The bigger, the better
As a general rule, the more you send, the faster USB transfers will be (bulk).
I think we hit the sweet-spot at 2MB chunks.
The only limitation is the size of buffer your host controller can handle.
A bit of why
The protocol times the bus in 1ms (full speed) 1/8ms(high speed) chunks. During which 0-~15 bulk packets can be sent (64B/512B full/high speed).
It takes time to setup a USB transfer in the controller and to handle its completion.

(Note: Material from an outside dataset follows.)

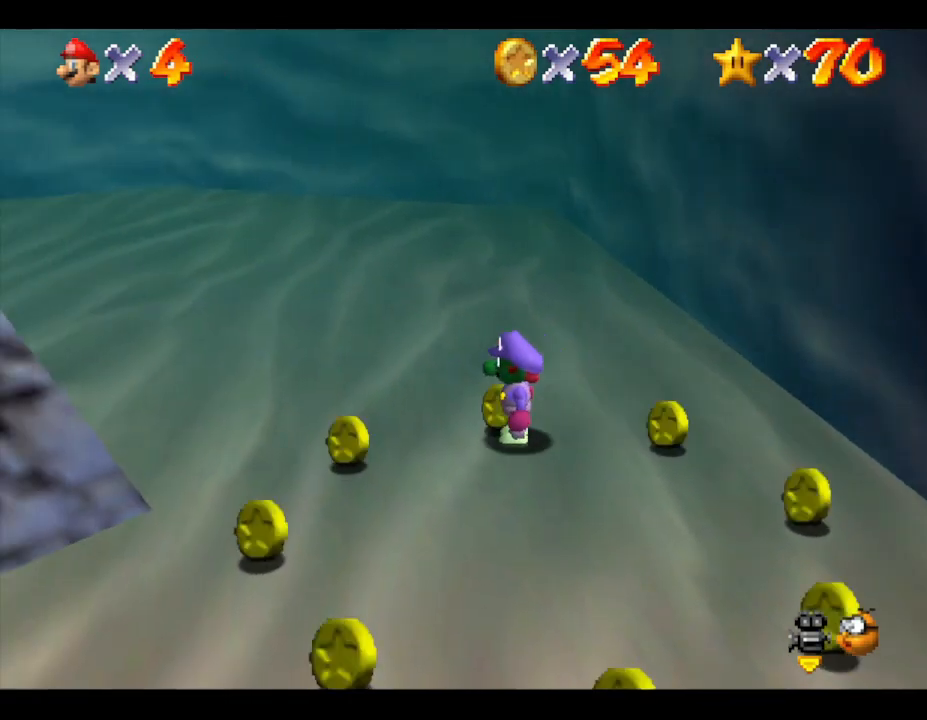
{"buttons": [], "left_stick": "down", "events": [[100, "left_stick", "down-left"], [317, "left_stick", "down"]]}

An example of a 10byte transfer of full speed:
ms0 - setup OHCI to transfer 10bytes
ms1 - 10bytes are transferred (this might actually happen on the next 1ms interval)
ms2 - interrupt to notify of completion.
- 3ms to send 10bytes
Example of 640byte transfer:
ms0 - setup OHCI
ms1 - transfer 640bytes
ms3 - interrupt
- 3ms to send 640bytes.
I guess you get the picture.
The IO buffer size of the device does not change the above assertion, as larger host/device transfers avoid the setup/handling overhead.
Example of very slow device and 256byte transfer
ms0 - setup OHCI
ms1 - send 64, get NAKs..
ms2 - send 64, get NAKs..
ms3 - send 64, get NAKs..
ms4 - send 64, get NAKs..
ms5 - interrupt
Hope this helps